The Huffington Post, February 20, 2013
Wilborn Hampton
 
Wagner: Parsifal, Metropolitan Opera, 15. Februar 2013
 
A Modern New 'Parsifal' for the 21st Century
 
 
Few if any operas have aroused such fierce philosophical and religious debate as Parsifal, Wagner's last great work for the stage, and a new Metropolitan Opera staging with a stellar cast attempts to bring all its mysticism into some sort of coherent meaning for a modern audience.

Wagnerians around the world can decide for themselves to what extent the Canadian director Francois Girard succeeds in his new production on March 2 when the Met offers Parsifal as part of its Live in HD series via a simulcast to some 1,900 theaters in 64 countries.

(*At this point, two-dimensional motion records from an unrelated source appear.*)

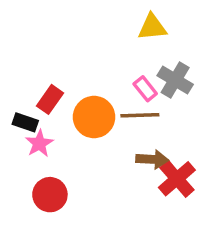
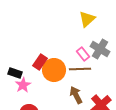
yellow triangle: (152, 27) -> (87, 19), turned -36
red rectangle: (50, 99) -> (40, 62), moved
brown arrow: (152, 159) -> (76, 95), moved, turned -120

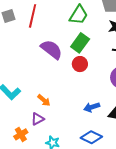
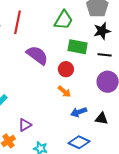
green rectangle: (80, 43) -> (78, 47), moved, turned 66
orange arrow: (44, 100) -> (64, 91), moved

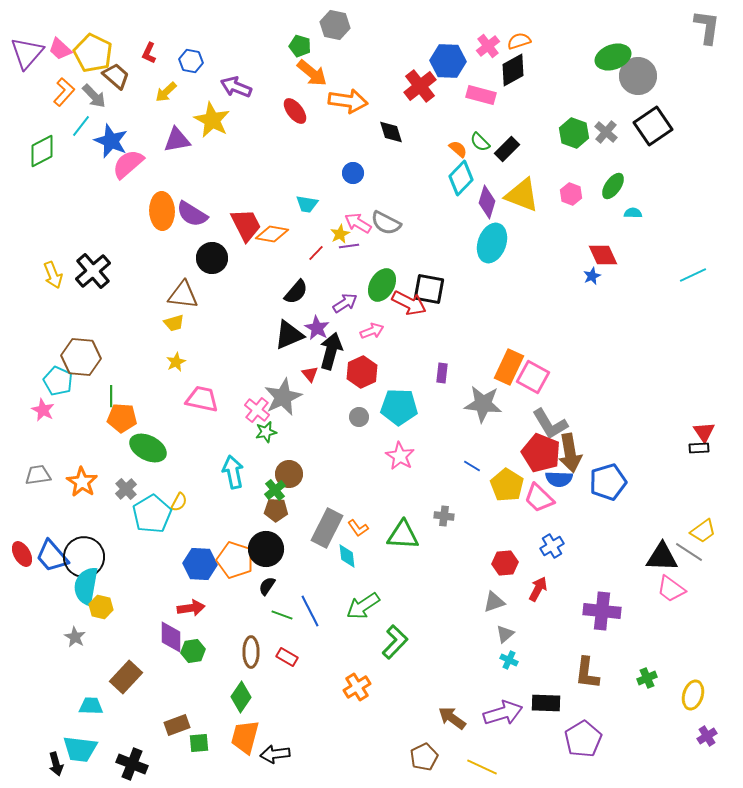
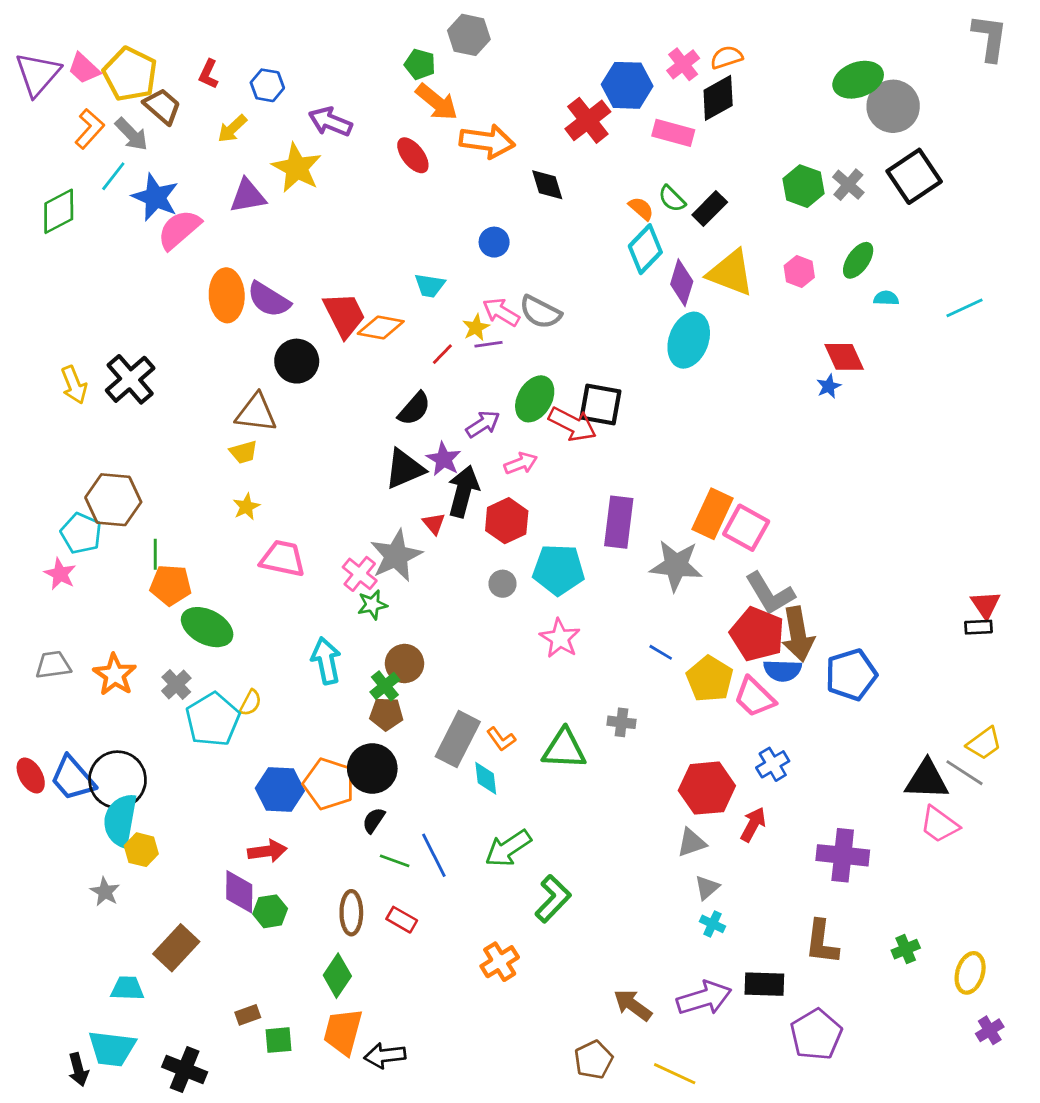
cyan line: (693, 275) -> (964, 308), moved
purple rectangle: (442, 373) -> (619, 522), size x1.8
red hexagon: (505, 563) -> (707, 788), size x1.5
brown rectangle: (177, 725) -> (248, 1015), size x0.7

Vocally, the Met could not have assembled a better cast. The German tenor Jonas Kaufmann delivers a brilliant performance as Parsifal, subtly transforming the "pure fool" who wanders into the forest of Knights of the Holy Grail into their unlikely savior. Rene Pape, who is emerging as the reigning bass at the Met, sings the role of Gurnemanz with all the authority of an Old Testament prophet, and the Swedish soprano Katarina Dalayman displays remarkable vocal range as Kundry, the tortured double-agent of a temptress.

Peter Mattei as Amfortas and Evgeny Nikitin as Klingsor round out the excellent line-up of principals, and Daniele Gatti conducts the always splendid Met orchestra with a sense of both the passion and solemnity of Wagner's sublime score.

From its first performance, to reopen the Bayreuth Festival Theater in 1882, Parsifal has been surrounded by controversy. Wagner himself called it a "stage consecrating festival play" rather than an "opera," and for more than two decades the festival was the only place it was performed. (It was the Metropolitan Opera who first staged in outside Bayreuth, on Christmas Eve, 1903.)

At heart, Parsifal is a celebration of the perennial renewal of hope that spring brings, a passage observed both in pagan rites and by most of the world's religions, and it is no accident that the opera is most often performed around the Easter season.

The story, based on a long Medieval romantic poem, is basically a fable about redemption through compassion and renunciation. A young naïf goes on a quest, and by rejecting the sexual advances of a temptress experiences an epiphany that leads to salvation. But as with so many fables, especially those steeped in religion, the devil is in the details.

The plot centers around an order of knights charged with protecting the Holy Grail and the spear thrust into Jesus' side during the Crucifixion. Years earlier, however, the order's leader, Amfortas, was seduced by Kundry and lost the spear to Klingsor, a Mephistophelean character bent on destroying the knights. In the fray, Amfortas was run through by the spear and now suffers from an incurable wound. Enter Parsifal.

Observing the knights' ritual with the Grail, Parsifal is unmoved, yet he sets out to retrieve the spear. Arriving in Klingsor's evil kingdom, he is tempted first by a bevy of maidens, then Kundry herself. But when she kisses him, Parsifal feels a sudden empathy with Amfortas's suffering and rejects her advances. He grabs the lost spear and escapes.

Girard's concept for the new Met production begins to take shape even before a word is sung. During Wagner's magnificent Prelude, beautifully played by the Met orchestra under Gatti's baton, the knights gradually appear behind a scrim, stoically staring straight ahead, like occupants of the Grovers Corner graveyard in Our Town. Each takes off his shoes, socks, and coat, revealing identical white shirts. First they kneel, than rise, take chairs and form a circle. Raising their hands in some symbolic salute, they begin to pray. It is an eerie evocation of a sort of modern-day cult.

In a program interview, Girard says he sought to "rebalance" the depiction of Parsifal as a purely Christian story. "It also has a very distinct Buddhist and ... nihilist foundation," the last a reading of the libretto that Nietzsche, once an admirer of Wagner but later an implacable foe, might find laughable.

The staging by Girard and his tech team is nonetheless effective. The knights' forest has been rendered as a bleak, parched landscape that has languished from the loss of the spear. Klingsor's pleasure palace is a cavern that runs red with blood. And throughout, the sky is filled with turbulent storm clouds, alternating with patches of sunlight, despair alternating with hope, much like life itself.